## What is being asked
Copy out the data, starting at the line that contains "GOVERNME TAL OPERATIONS" and ending at the line that contains "## Domain Validation", with both of those lines included. Reproduce every character unchanged.
-*-
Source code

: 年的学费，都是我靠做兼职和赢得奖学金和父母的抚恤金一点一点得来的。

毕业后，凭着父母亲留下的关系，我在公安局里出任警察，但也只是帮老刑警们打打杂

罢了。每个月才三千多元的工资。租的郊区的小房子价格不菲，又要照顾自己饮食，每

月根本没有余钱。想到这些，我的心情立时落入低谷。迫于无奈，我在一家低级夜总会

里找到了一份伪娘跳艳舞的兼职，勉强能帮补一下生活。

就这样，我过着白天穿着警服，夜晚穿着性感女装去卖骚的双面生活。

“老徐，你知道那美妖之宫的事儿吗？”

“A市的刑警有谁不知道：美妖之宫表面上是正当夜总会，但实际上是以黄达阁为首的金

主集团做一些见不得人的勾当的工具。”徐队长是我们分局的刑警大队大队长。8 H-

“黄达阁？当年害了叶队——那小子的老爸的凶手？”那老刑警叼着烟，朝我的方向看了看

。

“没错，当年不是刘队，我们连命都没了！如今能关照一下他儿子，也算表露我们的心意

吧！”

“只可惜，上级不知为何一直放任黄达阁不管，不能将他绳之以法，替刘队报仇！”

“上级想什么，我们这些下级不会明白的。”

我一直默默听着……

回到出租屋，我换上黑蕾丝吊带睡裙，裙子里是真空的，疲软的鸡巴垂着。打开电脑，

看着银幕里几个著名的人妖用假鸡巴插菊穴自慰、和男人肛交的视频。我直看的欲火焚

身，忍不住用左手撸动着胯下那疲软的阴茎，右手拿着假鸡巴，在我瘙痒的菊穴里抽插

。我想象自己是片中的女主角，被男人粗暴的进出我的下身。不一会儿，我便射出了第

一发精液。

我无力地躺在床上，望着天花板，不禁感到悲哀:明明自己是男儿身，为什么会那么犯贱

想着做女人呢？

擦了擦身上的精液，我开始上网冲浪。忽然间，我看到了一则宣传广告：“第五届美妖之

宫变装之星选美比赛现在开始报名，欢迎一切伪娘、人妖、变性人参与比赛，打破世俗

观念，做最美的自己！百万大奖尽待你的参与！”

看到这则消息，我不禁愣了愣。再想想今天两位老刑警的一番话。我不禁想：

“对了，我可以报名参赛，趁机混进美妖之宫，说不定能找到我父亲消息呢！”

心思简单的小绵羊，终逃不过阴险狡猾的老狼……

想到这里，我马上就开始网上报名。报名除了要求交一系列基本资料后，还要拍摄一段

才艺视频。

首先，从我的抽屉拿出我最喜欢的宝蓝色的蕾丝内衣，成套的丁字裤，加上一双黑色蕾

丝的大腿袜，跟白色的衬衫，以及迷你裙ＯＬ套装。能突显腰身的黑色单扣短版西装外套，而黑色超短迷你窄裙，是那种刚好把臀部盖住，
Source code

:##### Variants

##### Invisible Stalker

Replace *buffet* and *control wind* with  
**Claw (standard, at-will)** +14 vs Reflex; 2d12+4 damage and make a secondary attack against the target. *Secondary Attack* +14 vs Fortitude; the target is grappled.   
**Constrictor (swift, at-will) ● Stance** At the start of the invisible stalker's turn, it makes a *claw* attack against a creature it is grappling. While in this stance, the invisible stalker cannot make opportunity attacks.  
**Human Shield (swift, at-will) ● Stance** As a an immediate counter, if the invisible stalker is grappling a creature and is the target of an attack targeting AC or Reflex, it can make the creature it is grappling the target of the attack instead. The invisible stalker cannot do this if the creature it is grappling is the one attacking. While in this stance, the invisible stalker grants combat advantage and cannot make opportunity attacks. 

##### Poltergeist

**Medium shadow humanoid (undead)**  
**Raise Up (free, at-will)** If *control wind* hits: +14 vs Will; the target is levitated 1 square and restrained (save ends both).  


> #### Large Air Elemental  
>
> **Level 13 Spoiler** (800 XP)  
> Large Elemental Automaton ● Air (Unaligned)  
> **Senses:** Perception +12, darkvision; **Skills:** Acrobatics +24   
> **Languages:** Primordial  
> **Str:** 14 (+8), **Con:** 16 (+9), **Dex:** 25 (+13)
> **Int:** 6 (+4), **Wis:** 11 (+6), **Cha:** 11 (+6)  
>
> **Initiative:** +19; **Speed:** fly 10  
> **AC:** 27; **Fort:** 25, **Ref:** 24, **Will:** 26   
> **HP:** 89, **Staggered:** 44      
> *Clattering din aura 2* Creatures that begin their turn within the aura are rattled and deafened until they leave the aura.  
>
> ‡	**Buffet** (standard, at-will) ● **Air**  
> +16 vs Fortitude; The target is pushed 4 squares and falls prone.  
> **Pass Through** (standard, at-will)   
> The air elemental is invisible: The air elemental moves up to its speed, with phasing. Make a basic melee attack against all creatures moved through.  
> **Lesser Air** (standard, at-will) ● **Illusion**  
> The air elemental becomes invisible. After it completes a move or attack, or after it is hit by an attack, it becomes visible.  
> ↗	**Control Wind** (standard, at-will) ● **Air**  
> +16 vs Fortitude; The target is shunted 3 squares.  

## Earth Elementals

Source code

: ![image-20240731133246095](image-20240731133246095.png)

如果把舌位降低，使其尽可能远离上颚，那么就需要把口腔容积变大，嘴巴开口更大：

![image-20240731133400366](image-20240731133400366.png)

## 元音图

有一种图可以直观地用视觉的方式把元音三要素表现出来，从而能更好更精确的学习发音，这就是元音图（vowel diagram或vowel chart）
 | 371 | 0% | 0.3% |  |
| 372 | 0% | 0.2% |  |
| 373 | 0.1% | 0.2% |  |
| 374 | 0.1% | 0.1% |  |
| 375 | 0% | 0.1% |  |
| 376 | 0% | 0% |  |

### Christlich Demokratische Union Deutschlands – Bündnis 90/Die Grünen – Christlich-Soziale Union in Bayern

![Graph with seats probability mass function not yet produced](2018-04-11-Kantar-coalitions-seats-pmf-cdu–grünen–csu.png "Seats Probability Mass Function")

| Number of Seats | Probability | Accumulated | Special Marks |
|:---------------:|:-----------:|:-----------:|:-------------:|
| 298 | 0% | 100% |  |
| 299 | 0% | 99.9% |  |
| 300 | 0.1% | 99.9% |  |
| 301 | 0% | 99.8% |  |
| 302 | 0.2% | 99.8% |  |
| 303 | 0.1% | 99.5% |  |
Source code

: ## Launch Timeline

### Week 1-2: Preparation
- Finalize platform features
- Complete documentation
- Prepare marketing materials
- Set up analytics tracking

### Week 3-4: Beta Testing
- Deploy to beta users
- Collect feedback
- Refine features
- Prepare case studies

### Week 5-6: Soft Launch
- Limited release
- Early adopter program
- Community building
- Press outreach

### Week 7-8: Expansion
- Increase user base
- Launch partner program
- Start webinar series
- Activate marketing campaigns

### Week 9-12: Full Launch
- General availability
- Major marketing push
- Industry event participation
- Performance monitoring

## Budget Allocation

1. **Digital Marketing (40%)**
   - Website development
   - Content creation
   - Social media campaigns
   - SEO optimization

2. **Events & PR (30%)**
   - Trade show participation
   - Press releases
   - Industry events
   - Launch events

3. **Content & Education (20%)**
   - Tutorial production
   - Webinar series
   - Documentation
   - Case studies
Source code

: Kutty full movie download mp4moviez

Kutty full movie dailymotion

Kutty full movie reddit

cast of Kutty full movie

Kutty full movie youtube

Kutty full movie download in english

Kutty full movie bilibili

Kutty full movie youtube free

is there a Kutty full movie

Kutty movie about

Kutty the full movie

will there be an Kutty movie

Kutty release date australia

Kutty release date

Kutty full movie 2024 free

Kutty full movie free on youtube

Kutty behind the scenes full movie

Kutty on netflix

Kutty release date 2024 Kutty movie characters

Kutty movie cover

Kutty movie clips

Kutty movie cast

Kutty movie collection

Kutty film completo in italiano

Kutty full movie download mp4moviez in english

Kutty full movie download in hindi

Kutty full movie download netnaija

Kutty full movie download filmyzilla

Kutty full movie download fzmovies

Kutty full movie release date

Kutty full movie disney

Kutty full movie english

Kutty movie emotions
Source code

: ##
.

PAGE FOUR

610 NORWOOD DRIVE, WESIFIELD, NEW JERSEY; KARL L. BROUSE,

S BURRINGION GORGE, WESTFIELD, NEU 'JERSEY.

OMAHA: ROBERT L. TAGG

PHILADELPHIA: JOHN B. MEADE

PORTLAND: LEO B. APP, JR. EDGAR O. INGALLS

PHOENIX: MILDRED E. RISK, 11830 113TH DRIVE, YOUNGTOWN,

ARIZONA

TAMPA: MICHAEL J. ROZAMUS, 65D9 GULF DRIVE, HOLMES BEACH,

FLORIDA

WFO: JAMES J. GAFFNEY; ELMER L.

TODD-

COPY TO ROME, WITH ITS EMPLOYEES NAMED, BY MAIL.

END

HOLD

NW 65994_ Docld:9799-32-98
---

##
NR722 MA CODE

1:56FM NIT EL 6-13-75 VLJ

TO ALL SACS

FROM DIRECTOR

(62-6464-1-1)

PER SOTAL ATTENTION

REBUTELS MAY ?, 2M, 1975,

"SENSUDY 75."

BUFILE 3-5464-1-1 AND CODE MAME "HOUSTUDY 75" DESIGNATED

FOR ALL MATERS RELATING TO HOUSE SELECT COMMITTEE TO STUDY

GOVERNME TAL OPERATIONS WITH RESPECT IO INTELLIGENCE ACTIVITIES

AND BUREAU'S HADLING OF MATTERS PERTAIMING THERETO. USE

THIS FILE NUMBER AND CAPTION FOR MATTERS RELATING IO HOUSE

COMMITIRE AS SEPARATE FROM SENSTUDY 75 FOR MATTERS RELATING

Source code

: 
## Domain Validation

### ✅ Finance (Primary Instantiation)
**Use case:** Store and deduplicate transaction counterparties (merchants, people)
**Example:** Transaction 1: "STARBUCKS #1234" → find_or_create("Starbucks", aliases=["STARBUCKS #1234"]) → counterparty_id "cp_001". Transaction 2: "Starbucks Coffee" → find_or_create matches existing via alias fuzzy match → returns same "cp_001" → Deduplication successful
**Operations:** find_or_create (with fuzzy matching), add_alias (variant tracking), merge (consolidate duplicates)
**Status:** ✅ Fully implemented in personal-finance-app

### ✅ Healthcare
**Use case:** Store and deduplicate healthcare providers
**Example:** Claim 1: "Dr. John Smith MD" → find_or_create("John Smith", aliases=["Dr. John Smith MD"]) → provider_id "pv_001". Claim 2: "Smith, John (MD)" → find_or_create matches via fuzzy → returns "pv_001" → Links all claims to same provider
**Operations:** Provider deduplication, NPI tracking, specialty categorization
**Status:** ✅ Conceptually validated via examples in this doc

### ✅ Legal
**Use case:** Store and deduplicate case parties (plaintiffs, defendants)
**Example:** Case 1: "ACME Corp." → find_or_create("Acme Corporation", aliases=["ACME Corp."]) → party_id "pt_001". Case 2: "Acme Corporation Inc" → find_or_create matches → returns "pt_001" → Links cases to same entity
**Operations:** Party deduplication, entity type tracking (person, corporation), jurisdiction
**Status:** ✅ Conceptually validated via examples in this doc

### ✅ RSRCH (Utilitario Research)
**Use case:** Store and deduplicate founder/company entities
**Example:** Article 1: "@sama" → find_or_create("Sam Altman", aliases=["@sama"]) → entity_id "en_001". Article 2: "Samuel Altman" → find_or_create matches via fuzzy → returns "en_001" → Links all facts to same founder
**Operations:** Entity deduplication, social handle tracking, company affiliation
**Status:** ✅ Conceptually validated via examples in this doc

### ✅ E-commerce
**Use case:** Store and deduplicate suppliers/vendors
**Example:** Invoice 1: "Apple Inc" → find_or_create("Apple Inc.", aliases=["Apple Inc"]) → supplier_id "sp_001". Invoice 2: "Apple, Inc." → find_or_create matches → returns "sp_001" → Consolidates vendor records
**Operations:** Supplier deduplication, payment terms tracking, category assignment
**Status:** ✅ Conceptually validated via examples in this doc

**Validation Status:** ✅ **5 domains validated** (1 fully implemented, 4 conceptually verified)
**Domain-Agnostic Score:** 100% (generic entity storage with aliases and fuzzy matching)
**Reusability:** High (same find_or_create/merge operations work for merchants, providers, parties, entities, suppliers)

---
-*-
## Result for this exercise
GOVERNME TAL OPERATIONS WITH RESPECT IO INTELLIGENCE ACTIVITIES

AND BUREAU'S HADLING OF MATTERS PERTAIMING THERETO. USE

THIS FILE NUMBER AND CAPTION FOR MATTERS RELATING IO HOUSE

COMMITIRE AS SEPARATE FROM SENSTUDY 75 FOR MATTERS RELATING

Source code

: 
## Domain Validation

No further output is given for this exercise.